FOR IMMEDIATE RELEASE
CONTACT: Anita Aboulafia 212-267-6646, ext. 225, email@example.com
NYCLA Presents Public Forum – The Financial Consequences of Criminal Convictions:
New Fees and Fines in New York’s Criminal Justice System on May 15
MAY5, 2008 – NEW YORK, NY- The New York County Lawyers’ Association (NYCLA) is presenting a free public forum, The Financial Consequences of Criminal Convictions: New Fees and Fines in New York’s Criminal Justice System, on Thursday, May 15 at the NYCLA Home of Law, 14 Vesey Street, beginning at 6:00 PM. Forum panelists will debate the new legal financial obligations, which are the vast array of fines, fees, costs, penalties, surcharges and assessments imposed by local and state governments, as well as the federal government against people convicted of criminal offenses. There will be a discussion of the consequences of these financial obligations for individuals, their significance to the courts and society, and the practical opportunities for their possible reform.
Forum speakers are: Sarah B. From, Director of Public Policy and Communications, Women’s Prison Association; Hon. Hakim Jeffries, New York State Assemblyman, 57th District, Brooklyn; Glenn Martin, Associate Vice President of Policy and Advocacy, The Fortune Society; Alan Rosenthal, Co-Director of Justice Strategies, Center for Community Alternatives; and Michael Yavinsky, Chief Court Attorney, Criminal Court of the City of New York and Co-Chair, NYCLA Criminal Justice Section. The moderator will be David Udell, Director of the Justice Program, Brennan Center for Justice.

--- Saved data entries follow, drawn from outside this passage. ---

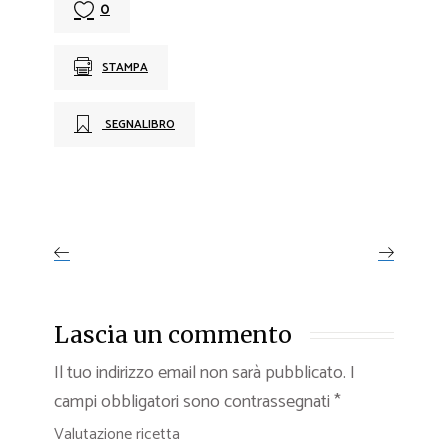
0
STAMPA
SEGNALIBRO
Lascia un commento
Il tuo indirizzo email non sarà pubblicato.
I
campi obbligatori sono contrassegnati
*
Valutazione ricetta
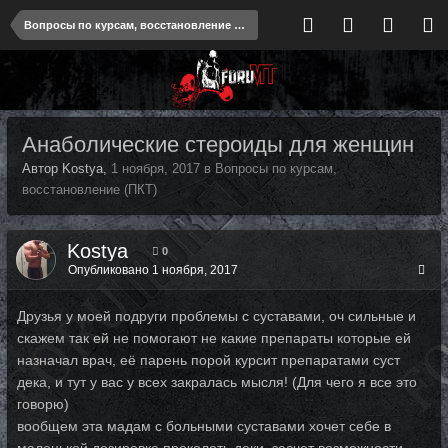
Вопросы по курсам, восстановление (ПКТ)
Анаболические стероиды для женщин
Автор Kostya,
1 ноября, 2017
в
Вопросы по курсам,
восстановление (ПКТ)
Kostya
0
Опубликовано
1 ноября, 2017
Друзья у моей подруги проблемы с суставами, оч сильные и
скажем так ей не помогают не какие препараты которые ей
назначал врач, её парень порой курсит препаратами суст
дека, и тут у вас у всех закралась мысля! (Для чего я все это
говорю)
вообщем эта мадам с больными суставами хочет себе в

The NYCLA Justice Center, Criminal Justice Section and Civil Rights and Liberties Committee are sponsoring this event.
The forum is one of several events taking place at NYCLA during its Centennial year celebration, which commenced in April 2007 and ends in December 2008. NYCLA (www.nycla.org) was founded in April 1908 as the first major bar association in the country that admitted members without regard to race, ethnicity, religion, gender or sexual identity. Since its inception, it has pioneered some of the most far-reaching and tangible reforms in American jurisprudence and has continuously played an active role in legal developments and public policy.